Por Giovanni Rodríguez
De la misma manera que existe la comida chatarra, hay también arte chatarra. Entre los más comunes representantes de esta rama están esos cantautores que, tras la excelente acogida de su primer disco por parte de la masa que escucha la radio, hacen el segundo con los mismos cuatro acordes que el anterior.
También están los pintores que, conformándose con las nada despreciables ganancias que les genera la venta de sus bonitos bodegones o sus paisajes bucólicos, olvidan por completo que su posible talento podría dar para algo más, quizá para indagar, con una voluntad de riesgo, en el propio sentido del arte, que busca siempre la innovación pero sin dejar a un lado aquellos problemas inherentes a la condición humana.
Y están, además, los novelistas que no se permiten otra cosa que no sean esos simples ejercicios de verborragia, que no buscan más que escribir bien y bonito, como si la vida fuera siempre buena y bonita y no hubiera que deformarla a veces, retorcerla, violarla hasta hacerla sangrar, forzarla a decir en la ficción todo eso que los moderados se resisten a decir por el inmenso horror que les provoca el exceso.
Los artistas chatarra abundan y es normal verlos en los noticieros o en los periódicos, desplegando todo su arsenal de charlatanería portátil, informándole al mundo de su llegada mesiánica a nuestro pobre huerto de ignorantes.
Por lo general, alcanzan el éxito tempranamente y gozan de un gran prestigio en nuestras sociedades mediáticas cuyos miembros están desprovistos de criterio propio y no hacen más que repetir las opiniones del presentador del telediario o las que le escucharon a algún eterno parroquiano de café.
Los artistas chatarra buscan satisfacer la demanda, complacer al cliente, ofreciéndole un producto de buena apariencia y fácilmente digerible, a un bajo costo y en la menor cantidad de tiempo posible. Luego de su consumo, el cliente se convierte en un pequeño animalito no con el estómago domado, sino con el cerebro domado. Porque el arte chatarra ejerce su dominio sobre aquello que identifica más débil en el individuo: su sensibilidad y su capacidad de pensar.
Es sabido que la mejor manera de disimular la incapacidad de mostrarse inteligente es fingir aburrimiento. De ahí que esa gran mayoría de seres anodinos que, inevitablemente, forman parte de nuestra existencia -los consumidores potenciales del arte chatarra-, manifiesten sin dudar y hasta con cierta estúpida altanería su aburrimiento ante cada obra de arte auténtica que vean, oigan o lean.
Fingir aburrimiento es la mejor manera entonces para evitar esos pequeños esfuerzos mentales que no constituyen más que “la normal respiración de la inteligencia”, como dice Borges. Y por eso los consumidores de arte chatarra se aburren ante cualquier obra de arte verdadera.

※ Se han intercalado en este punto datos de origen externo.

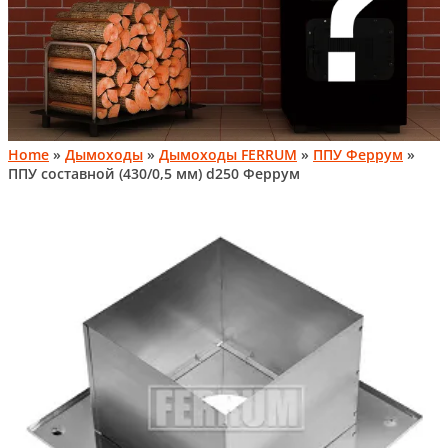
Home
»
Дымоходы
»
Дымоходы FERRUM
»
ППУ Феррум
»
ППУ составной (430/0,5 мм) d250 Феррум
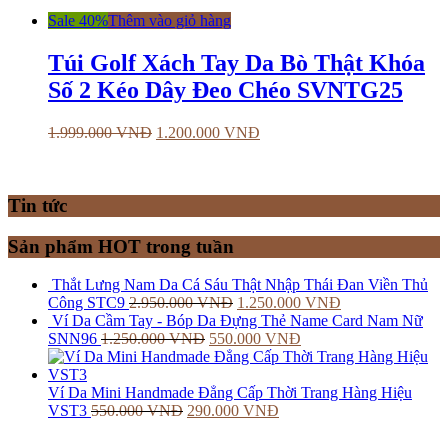
Sale 40%
Thêm vào giỏ hàng
Túi Golf Xách Tay Da Bò Thật Khóa
Số 2 Kéo Dây Đeo Chéo SVNTG25
1.999.000
VNĐ
1.200.000
VNĐ
Tin tức
Sản phẩm HOT trong tuần
Thắt Lưng Nam Da Cá Sáu Thật Nhập Thái Đan Viền Thủ
Công STC9
2.950.000
VNĐ
1.250.000
VNĐ
Ví Da Cầm Tay - Bóp Da Đựng Thẻ Name Card Nam Nữ
SNN96
1.250.000
VNĐ
550.000
VNĐ
Ví Da Mini Handmade Đẳng Cấp Thời Trang Hàng Hiệu
VST3
550.000
VNĐ
290.000
VNĐ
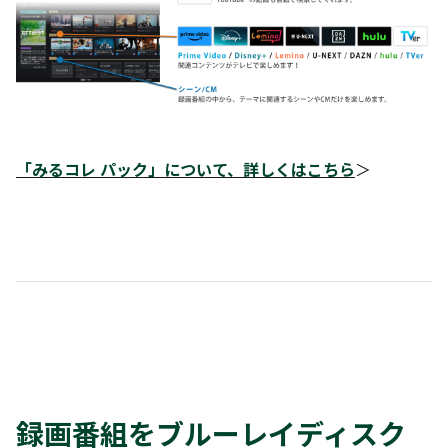
「みるコレ パック」について、詳しくはこちら
＞
録画番組をブルーレイディスク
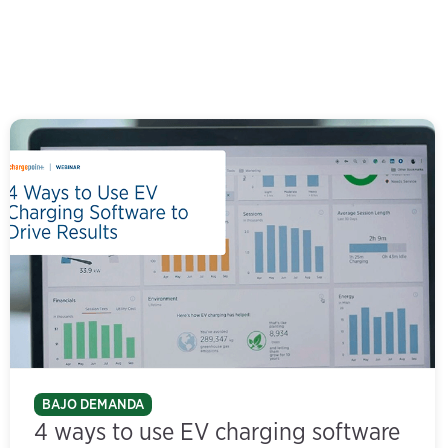
BAJO DEMANDA
4 ways to use EV charging software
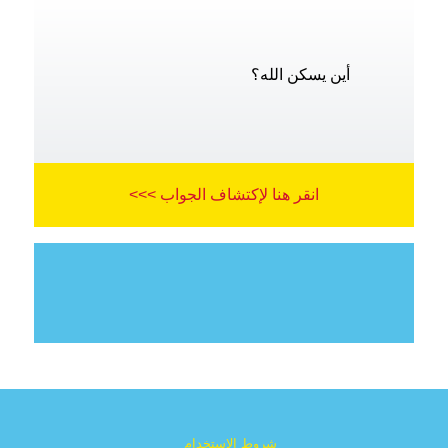
أين يسكن الله؟
انقر هنا لإكتشاف الجواب >>>
شروط الإستخدام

Sin embargo, no hay que despreciar el arte chatarra. De vez en cuando es agradable ver uno de esos cuadros con seres mitológicos que pinta Caicedo, o escuchar otra de esas canciones monocordes de Guillermo Anderson, o leer otra novela bananera de las que escriben con tanta pasión nuestros escritores. Y dejarse llevar solamente, sin sentir nada, sin pensar en nada, como si masticáramos una hamburguesa en McDonald´s, mientras vemos pasar la gente por la calle, del otro lado del cristal.